# Information given
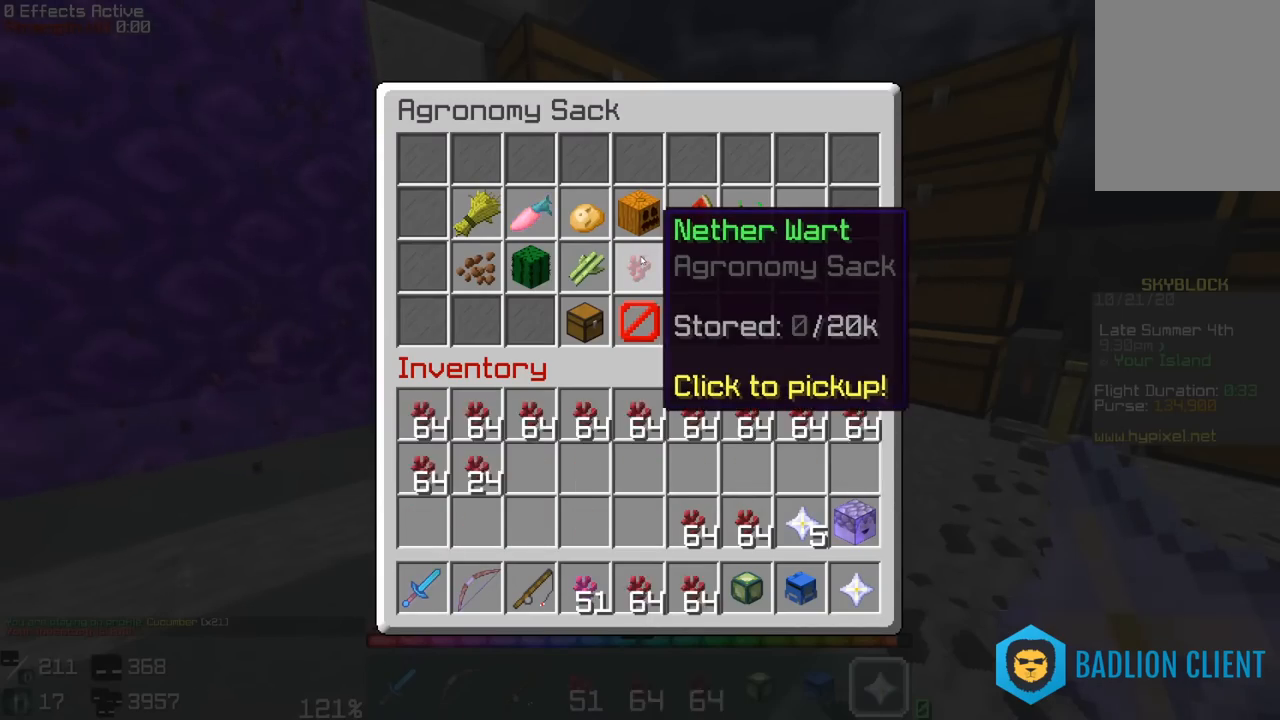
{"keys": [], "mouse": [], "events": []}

---

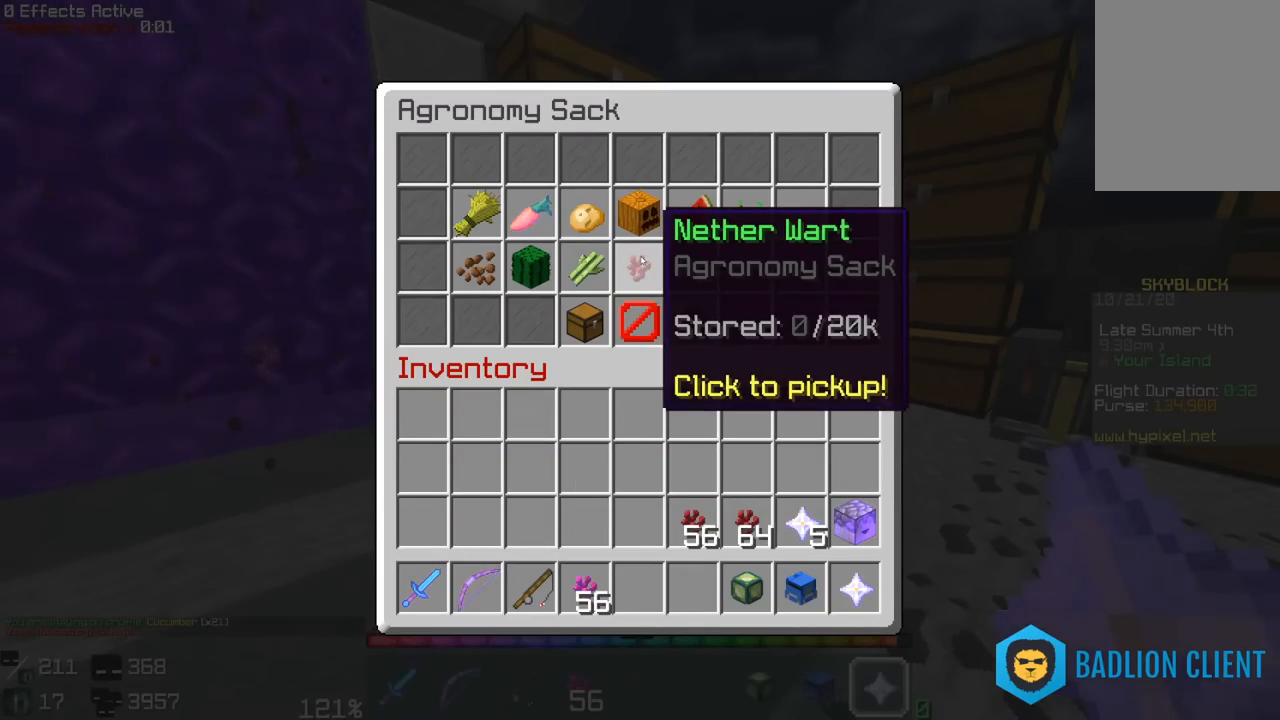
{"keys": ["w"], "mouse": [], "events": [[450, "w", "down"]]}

* * *

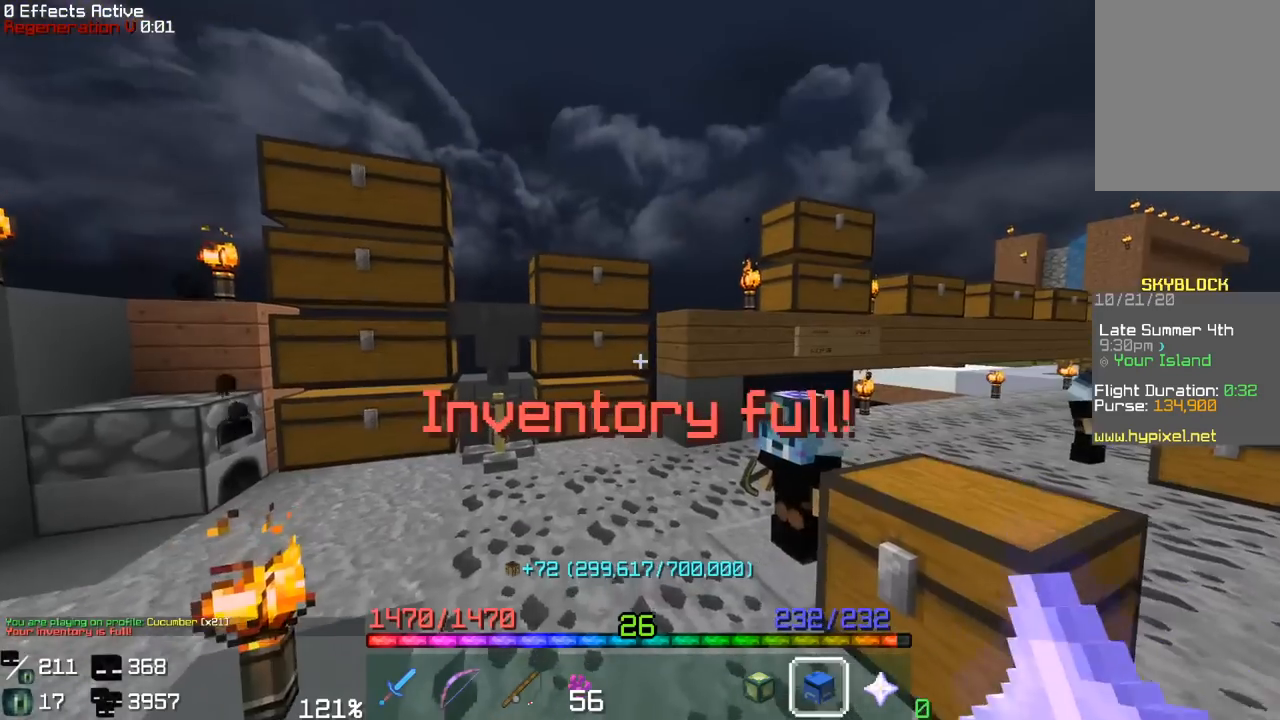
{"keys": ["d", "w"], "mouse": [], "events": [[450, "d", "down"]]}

# Work instruction
What is needed is the number of lines above that include the string "down", and nothing else.

# Exercise response
2